Besides, it is quite a well verified idea when we think about it: only one target has been exposed for a somewhat longer duration, i.e. Alderaan, and that's also the only mass we've seen subjected to a "slow" collapse.
Considerably smaller targets (rebel capital ships) or objects subjected to superlaser overload (Death Star, about to fire at Yavin IV) all went up near immediately and so did the mass.
Somehow, a planet such as Alderaan seems to represent the proverbial ceiling, the sort of biggest target the Death Star's superlaser could assuredly destroy in its entirety with its system's power banks totally maxed out.

In the EU book, the 3 km wide Rebel cruiser and its hundreds of fighters sent against the battle station were again totally destroyed in a flash with a level of power that was quite close to the amounts fired at Despayre. Read: totally overkill for the nature of the target in question.
Next, with Despayre, we even saw that if the weapon wouldn't saturate a massive target such as a planet in one shot, the exotic effects wouldn't even kick in, or perhaps would do so in such unnoticeable magnitudes that even the second shot at Despayre was barely capable of causing more destruction than the first, although some effects seemed to be slightly more severe, aside from the mere fact of shooting another round of neutrino-intertwinned-mountain-upheaving-energy-level into the planet. It's only the third shot, at the same power as the first two other shots, that seemed to unlock the chest and free the genius to the superblast, perhaps because the planet (or its shadow mass in hyperspace, whatever) was near sufficiently saturated (destabilized?) with the first two shots as to need just another push to literally pop.

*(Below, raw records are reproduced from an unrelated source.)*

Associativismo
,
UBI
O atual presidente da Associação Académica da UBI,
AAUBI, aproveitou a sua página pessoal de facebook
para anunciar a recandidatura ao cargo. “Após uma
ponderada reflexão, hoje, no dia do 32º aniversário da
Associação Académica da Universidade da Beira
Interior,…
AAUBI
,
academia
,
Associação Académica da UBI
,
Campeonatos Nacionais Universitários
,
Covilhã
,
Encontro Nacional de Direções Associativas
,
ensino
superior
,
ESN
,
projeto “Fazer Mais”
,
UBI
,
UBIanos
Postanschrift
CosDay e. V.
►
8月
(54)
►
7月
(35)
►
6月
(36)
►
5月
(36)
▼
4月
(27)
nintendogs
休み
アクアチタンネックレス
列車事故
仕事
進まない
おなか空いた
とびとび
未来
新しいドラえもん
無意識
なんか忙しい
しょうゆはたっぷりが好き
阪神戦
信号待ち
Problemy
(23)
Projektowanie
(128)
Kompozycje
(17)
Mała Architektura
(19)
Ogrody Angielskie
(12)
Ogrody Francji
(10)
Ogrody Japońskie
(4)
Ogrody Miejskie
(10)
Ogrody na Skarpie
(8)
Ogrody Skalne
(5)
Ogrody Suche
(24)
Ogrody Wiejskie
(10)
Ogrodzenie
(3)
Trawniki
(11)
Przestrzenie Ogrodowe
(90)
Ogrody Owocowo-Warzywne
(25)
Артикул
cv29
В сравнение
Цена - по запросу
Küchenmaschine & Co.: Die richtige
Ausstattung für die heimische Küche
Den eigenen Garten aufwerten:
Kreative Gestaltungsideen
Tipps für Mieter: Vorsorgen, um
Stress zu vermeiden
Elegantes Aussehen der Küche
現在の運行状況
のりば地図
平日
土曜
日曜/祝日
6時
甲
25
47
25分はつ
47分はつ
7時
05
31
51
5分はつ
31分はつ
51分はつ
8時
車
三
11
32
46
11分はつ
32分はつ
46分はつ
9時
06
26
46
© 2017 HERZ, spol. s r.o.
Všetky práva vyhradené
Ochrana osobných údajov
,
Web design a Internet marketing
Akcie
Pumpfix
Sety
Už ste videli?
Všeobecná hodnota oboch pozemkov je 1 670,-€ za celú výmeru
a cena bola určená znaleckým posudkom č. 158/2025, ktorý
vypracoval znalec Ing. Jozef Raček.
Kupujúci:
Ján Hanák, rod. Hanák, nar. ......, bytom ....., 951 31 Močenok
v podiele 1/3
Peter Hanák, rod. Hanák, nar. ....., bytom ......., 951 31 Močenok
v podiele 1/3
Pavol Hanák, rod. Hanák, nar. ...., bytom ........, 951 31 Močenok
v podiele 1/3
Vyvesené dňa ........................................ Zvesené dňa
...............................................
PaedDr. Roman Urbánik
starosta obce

Still, even that third shot, since not as powerful in terms of shock/inertia and perhaps hyperspace-strain as one full power single shot, didn't seem to manage to produce the reflux ripple, like if the superlaser somewhat couldn't pass the equivalent of the wall of sound.

Now, adding to those facts the superlaser's tendency to react with the whole of a target's mass, perhaps it comes as no surprise that the crew of the Death Star could simply not shoot through Yavin, not even take the risk of grazing the planet, but instead needed a clear shot at Yavin IV.